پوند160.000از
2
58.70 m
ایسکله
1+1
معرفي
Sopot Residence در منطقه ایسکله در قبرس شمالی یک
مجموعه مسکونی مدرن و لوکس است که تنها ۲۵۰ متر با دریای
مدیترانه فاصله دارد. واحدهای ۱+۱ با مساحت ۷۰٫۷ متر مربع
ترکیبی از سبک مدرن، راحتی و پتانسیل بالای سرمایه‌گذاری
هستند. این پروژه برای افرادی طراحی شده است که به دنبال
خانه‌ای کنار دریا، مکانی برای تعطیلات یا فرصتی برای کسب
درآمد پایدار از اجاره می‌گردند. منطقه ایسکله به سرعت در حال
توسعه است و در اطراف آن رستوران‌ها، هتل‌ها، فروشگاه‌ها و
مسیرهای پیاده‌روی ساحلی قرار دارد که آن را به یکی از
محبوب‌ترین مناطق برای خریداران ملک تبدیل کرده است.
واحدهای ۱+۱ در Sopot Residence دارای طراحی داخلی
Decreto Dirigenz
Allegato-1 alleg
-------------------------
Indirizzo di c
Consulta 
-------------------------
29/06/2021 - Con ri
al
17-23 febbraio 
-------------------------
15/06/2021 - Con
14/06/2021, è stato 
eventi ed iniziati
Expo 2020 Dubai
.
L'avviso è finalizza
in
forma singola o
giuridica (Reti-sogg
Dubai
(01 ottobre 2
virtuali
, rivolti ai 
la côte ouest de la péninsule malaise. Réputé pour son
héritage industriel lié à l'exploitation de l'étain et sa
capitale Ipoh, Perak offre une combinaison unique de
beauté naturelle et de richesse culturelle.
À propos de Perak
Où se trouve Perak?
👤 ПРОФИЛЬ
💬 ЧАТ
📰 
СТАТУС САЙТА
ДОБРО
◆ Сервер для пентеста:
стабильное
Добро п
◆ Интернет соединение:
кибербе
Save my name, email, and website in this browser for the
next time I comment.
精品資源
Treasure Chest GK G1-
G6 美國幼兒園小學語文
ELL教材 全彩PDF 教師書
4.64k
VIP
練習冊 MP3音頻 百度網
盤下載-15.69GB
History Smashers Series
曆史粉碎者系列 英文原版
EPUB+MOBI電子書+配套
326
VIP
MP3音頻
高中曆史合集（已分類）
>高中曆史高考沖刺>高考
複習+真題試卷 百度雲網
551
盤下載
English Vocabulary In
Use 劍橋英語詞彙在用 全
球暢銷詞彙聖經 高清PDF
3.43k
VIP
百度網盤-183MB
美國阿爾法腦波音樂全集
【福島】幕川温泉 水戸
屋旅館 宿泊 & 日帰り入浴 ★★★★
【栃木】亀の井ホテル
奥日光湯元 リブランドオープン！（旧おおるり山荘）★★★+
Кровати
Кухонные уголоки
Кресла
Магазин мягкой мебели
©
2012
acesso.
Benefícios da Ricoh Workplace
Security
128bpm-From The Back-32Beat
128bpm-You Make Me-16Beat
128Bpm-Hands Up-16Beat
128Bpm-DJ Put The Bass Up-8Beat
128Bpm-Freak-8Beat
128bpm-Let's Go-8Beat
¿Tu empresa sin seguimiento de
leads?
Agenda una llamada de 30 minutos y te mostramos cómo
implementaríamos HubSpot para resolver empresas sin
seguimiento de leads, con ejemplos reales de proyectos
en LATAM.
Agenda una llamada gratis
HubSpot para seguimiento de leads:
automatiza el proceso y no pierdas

- [Directions for this task] Whenever a line of the material holds the word "Perak", copy it out.

- [Exercise solution]
capitale Ipoh, Perak offre une combinaison unique de
À propos de Perak
Où se trouve Perak?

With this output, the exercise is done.